Granny smith apple cobbler
Photo by Tam West
Not being a fan of scones, I have always been wary of the scone-like dough that goes on top of cobblers. That was until I used the cobbler dough from The New Basics Cookbook (an oldie but a goodie, Workman 1989) by Julie Rosso and Sheila Lukins.
So that is what I based the following apple cobbler on. It is like an American shortcake or English teacake — a rich, crumbly cake, but not too sweet, baked on a vanilla and cinnamon apple puree.
I used granny smith apples because I wanted them to cook almost to a puree. Handle the dough as little as possible, like scone dough, for a tender result.
- Heat the oven to 200C
- Put the apples, zest, cinnamon stick, vanilla and ¼ cup of the sugar into an ovenproof dish. (I used an oval dish about 28cm by 18cm and 5cm deep.) Mix well and spread into an even layer.

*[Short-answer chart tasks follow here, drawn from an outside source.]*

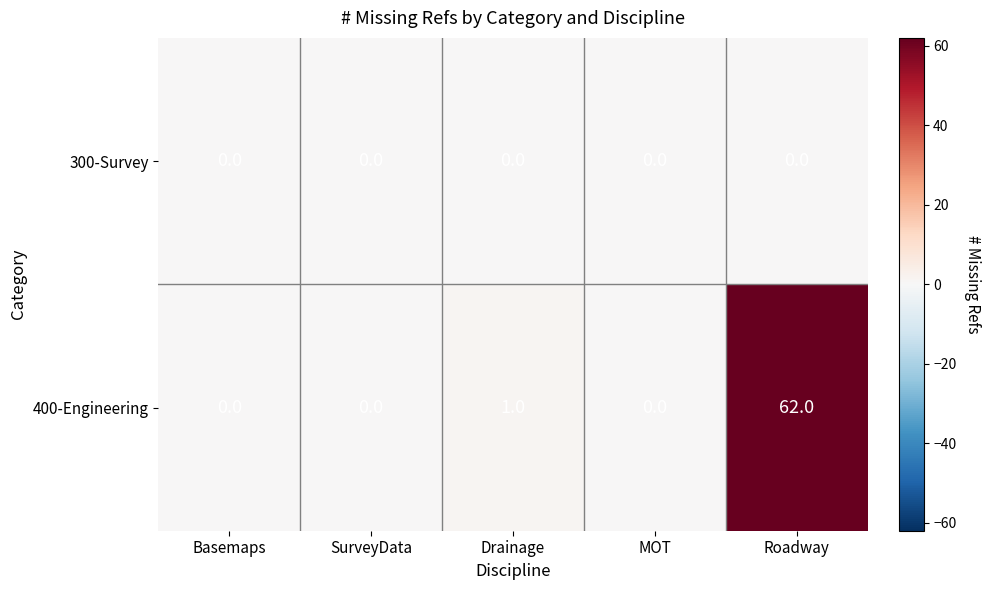

Rank the series by their maximum value, from lowest to highest.

300-Survey, 400-Engineering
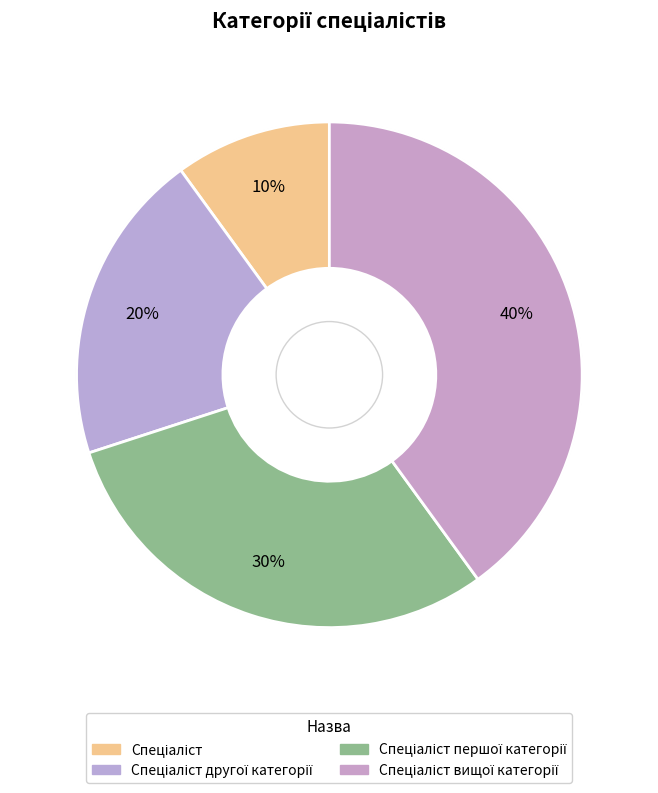

Does any single category account for the majority?

No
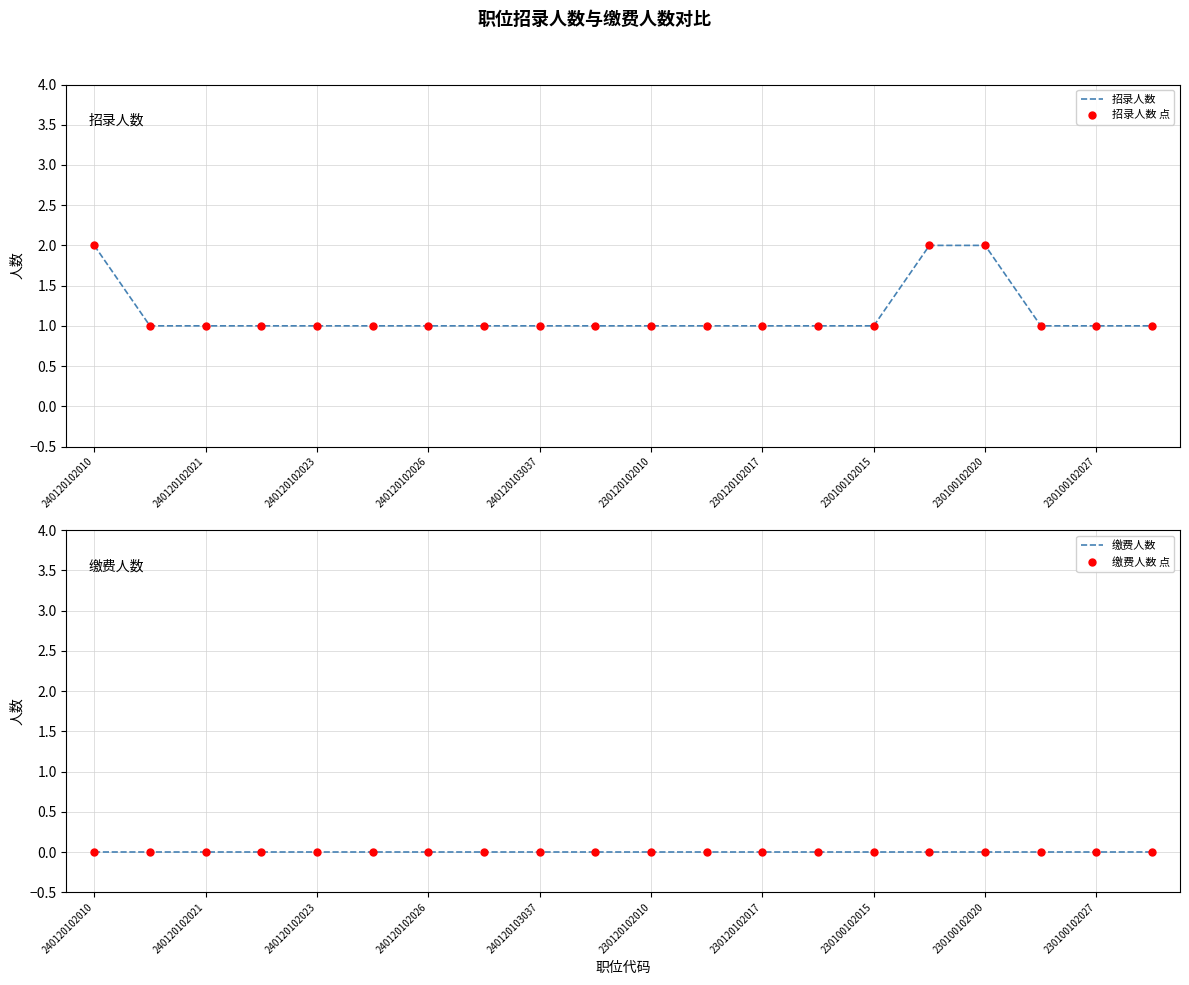

Which series reaches the maximum Y coordinate?

招录人数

- Put the remaining sugar, flour, salt, baking powder and butter into a bowl or food processor. If using a bowl, using fingertips massage the butter into the dry ingredients so the mix is like coarse breadcrumbs.
- Stir the egg and milk into the mixture until well combined but don’t beat or the topping will be tough. Alternatively process the flour, salt, baking powder and butter until like coarse breadcrumbs, then stir in the egg and milk.
- Place small spoonfuls of the mixture side by side (like a cobbled effect) to cover the apple mixture. Don’t leave any gaps. Sprinkle with extra sugar, place in the oven and bake 25 minutes.
- Cover and cook a further 20 minutes or until the apples are tender and the top cooked and browned.
- Remove from the oven and serve with whipped cream.